China is also banking on better irrigation techniques to offset the impact of droughts. Public spending on water infrastructure topped 1trn yuan ($129bn) in 2022, 44% more than the year before. The main goal is to improve the “capillaries” of China’s irrigation systems, says Xu Yinlong of the Chinese Academy of Agricultural Sciences. That means building a denser network of pipes and storage tanks, and reducing waste from evaporation and leaks. The infrastructure that pumps millions of gallons of water from the lush south to elsewhere is also set to be expanded.
If that doesn’t work, perhaps China can try to create more rain where it is needed. The country is the world’s foremost user of cloud-seeding technology, where chemicals are shot into existing clouds to try to encourage water vapour to condense and fall as rain. Last summer, the hottest and driest since the government began recording temperature and rainfall 61 years ago, cloud-seeding planes were especially active. But there is little evidence to show that China’s efforts are effective at causing much more water to fall than would have been the case otherwise.
With so much attention paid to China’s food supply, it easy to forget about the toll extreme weather takes on farmers themselves. Most are elderly. If emissions stay high, dangerous heatwaves are likely to become more common across the north China plain, an important agricultural base. Irrigation channels cool the air, but also make it more humid, increasing the risk of deadly “wet-bulb” conditions, when sweat can no longer cool the body down.
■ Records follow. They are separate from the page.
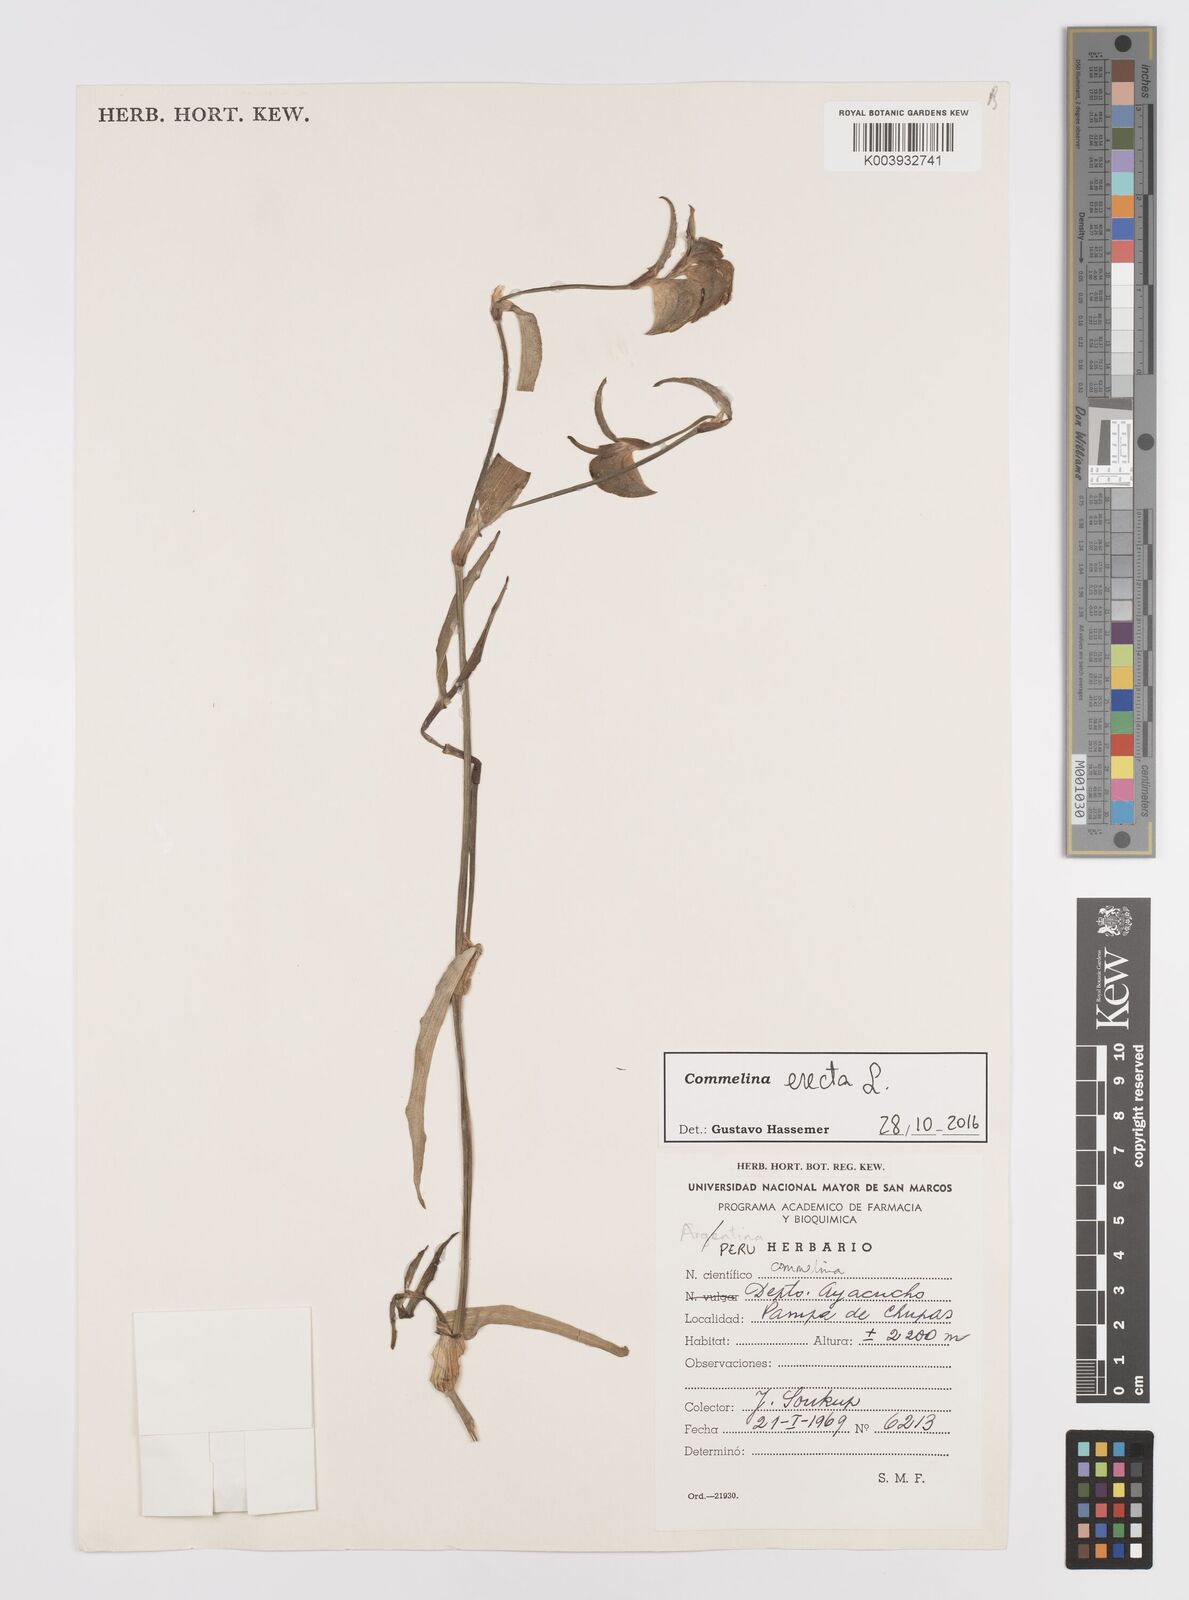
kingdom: Plantae
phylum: Tracheophyta
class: Liliopsida
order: Commelinales
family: Commelinaceae
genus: Commelina
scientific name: Commelina erecta
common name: Blousel blommetjie
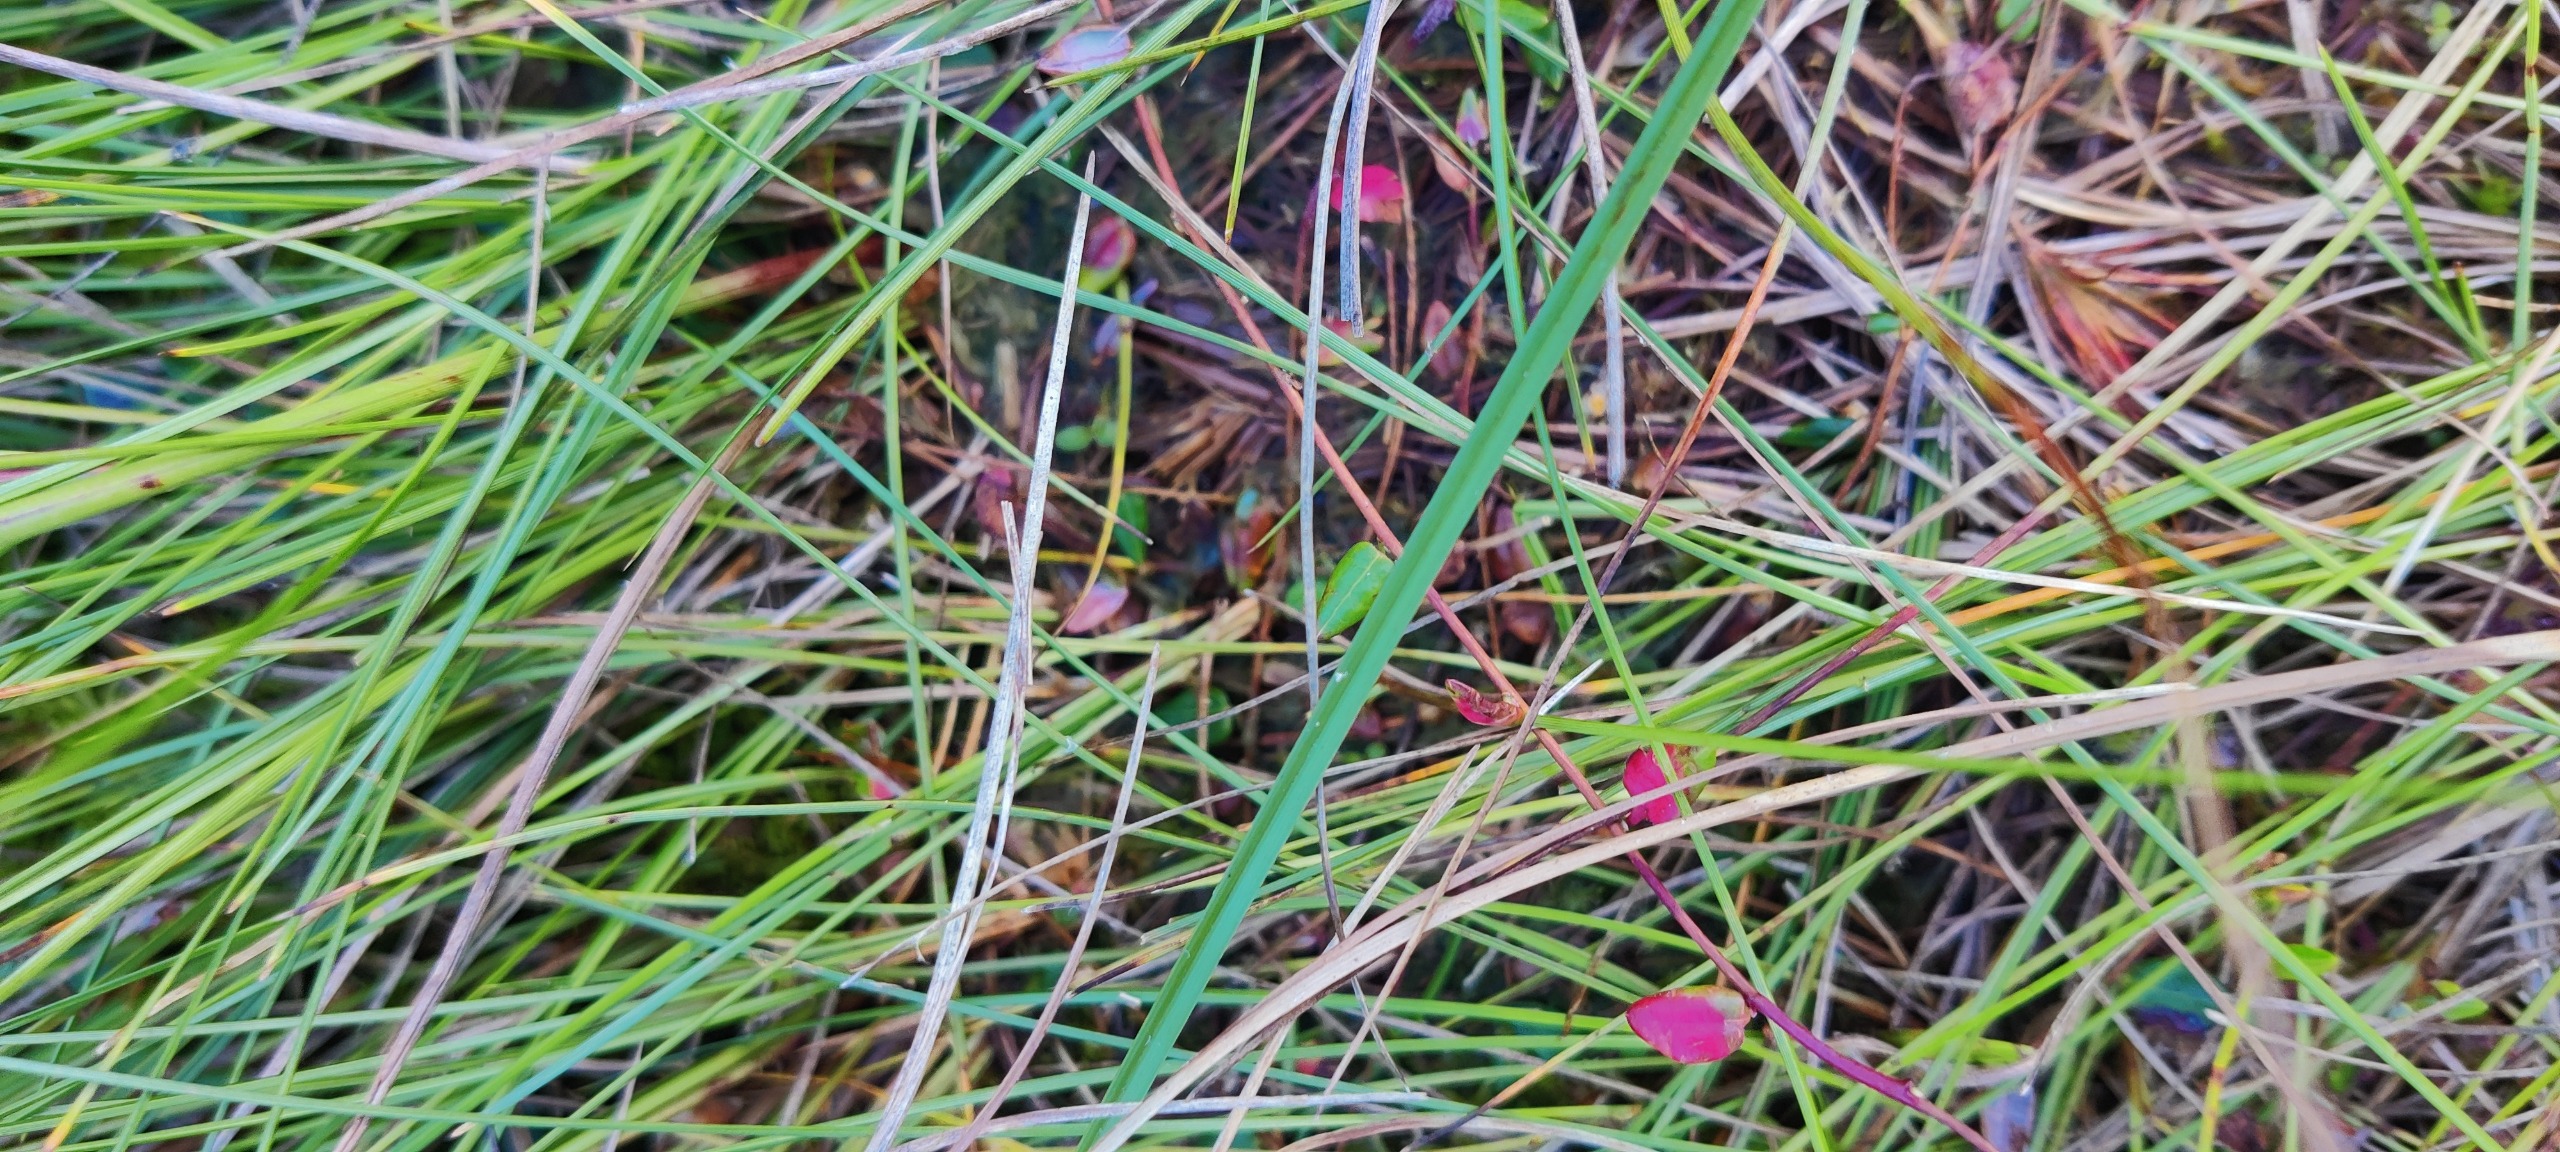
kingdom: Plantae
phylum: Tracheophyta
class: Magnoliopsida
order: Ericales
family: Ericaceae
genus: Vaccinium
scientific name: Vaccinium oxycoccos
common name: Tranebær
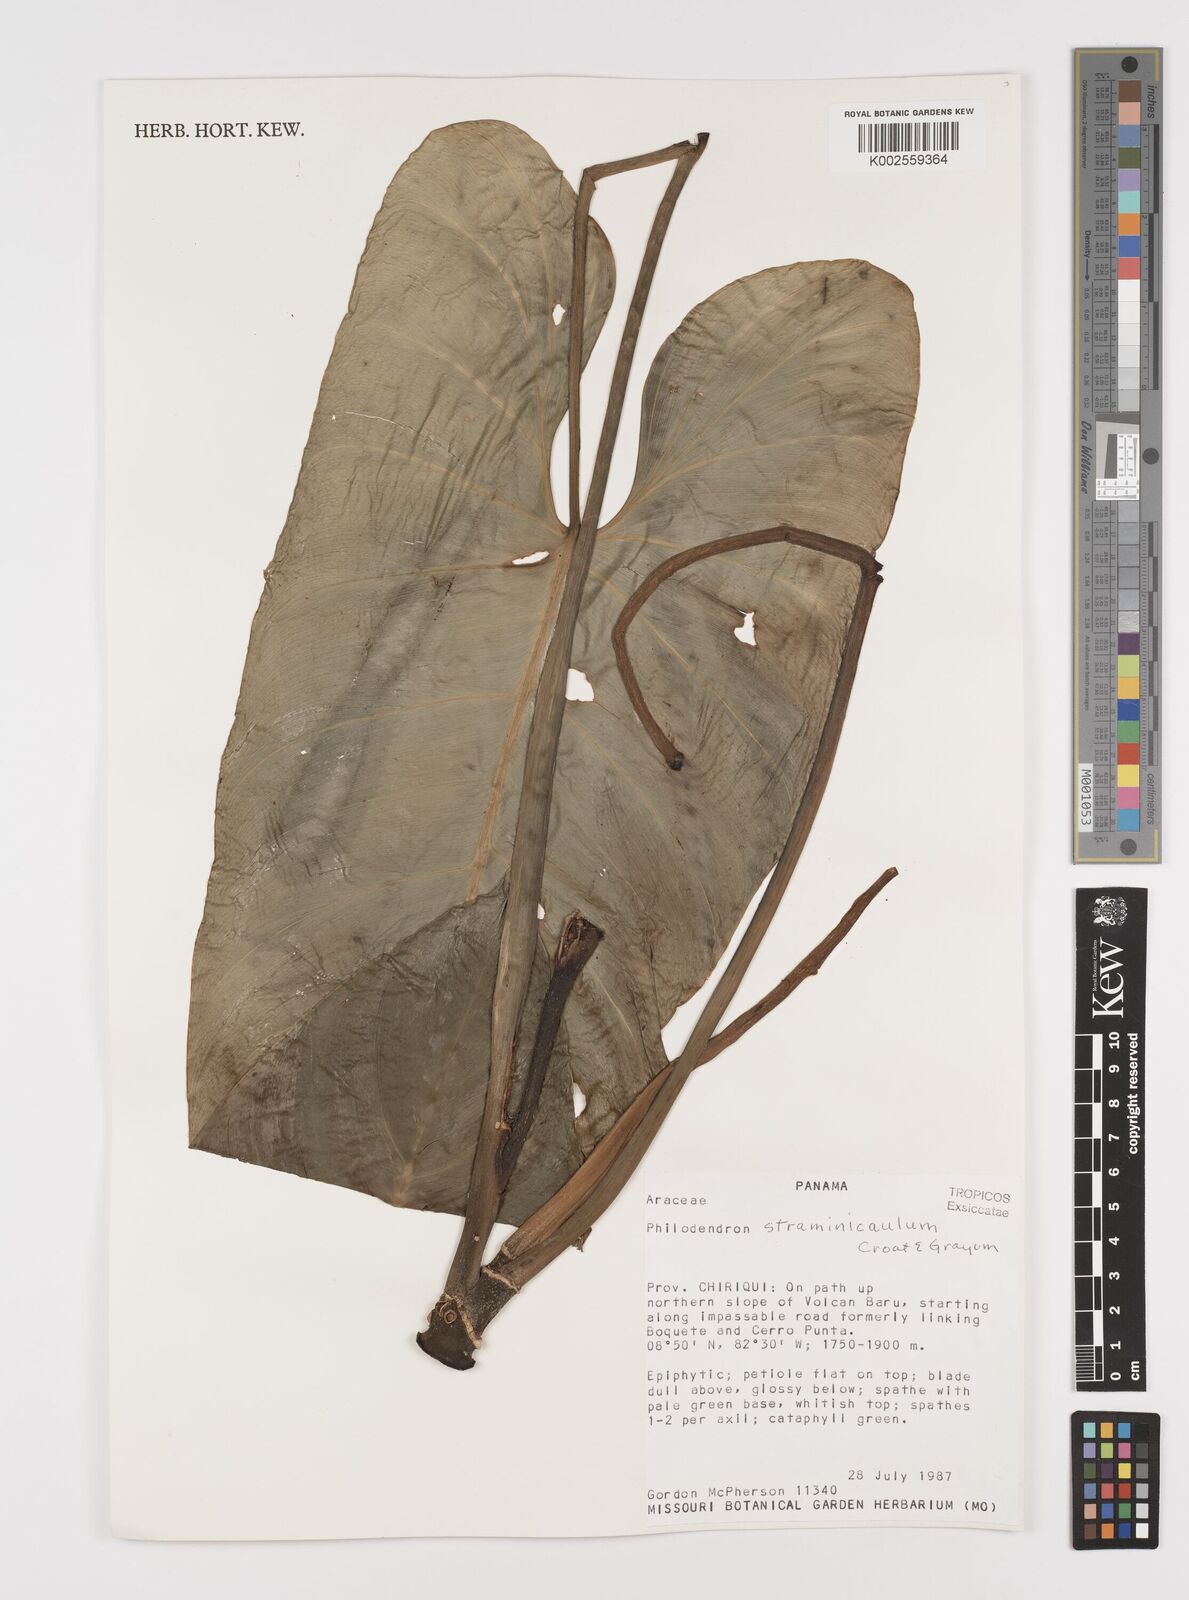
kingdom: Plantae
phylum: Tracheophyta
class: Liliopsida
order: Alismatales
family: Araceae
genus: Philodendron
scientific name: Philodendron straminicaule
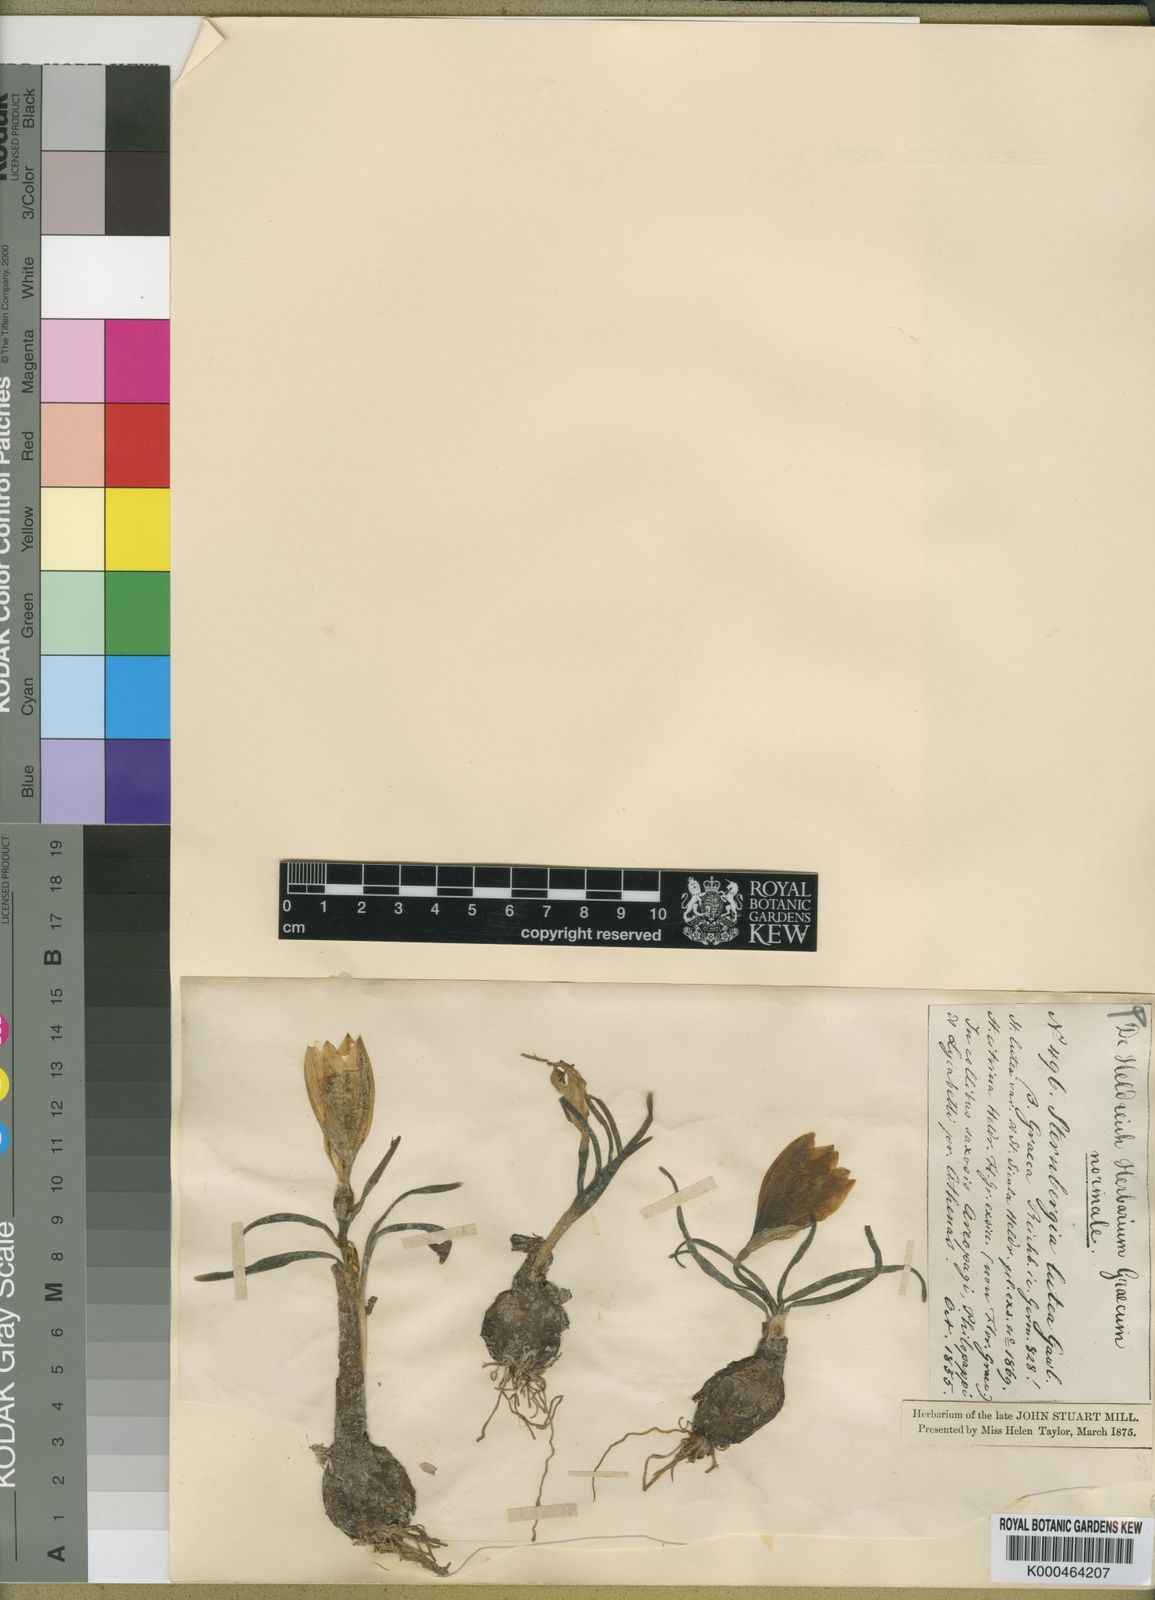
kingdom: Plantae
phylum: Tracheophyta
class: Liliopsida
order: Asparagales
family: Amaryllidaceae
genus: Sternbergia
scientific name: Sternbergia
A survey of Chinese smallholders found that labourers were increasingly unwilling to work in the summer.
Li Man, a 76-year-old maize farmer near Chengde, is putting in the time. But China’s efforts to prepare for weather-related shocks have been of little help to him. He planted drought-resistant seeds. The local government tried cloud seeding. Neither worked. Mr Li, who saves his money to help put his grandson through university, expects to lose 60-70% of his crop this year. That would be the case even if the weather improves. The crucial growing period has already passed. “If it rained now, it wouldn’t help much,” he says.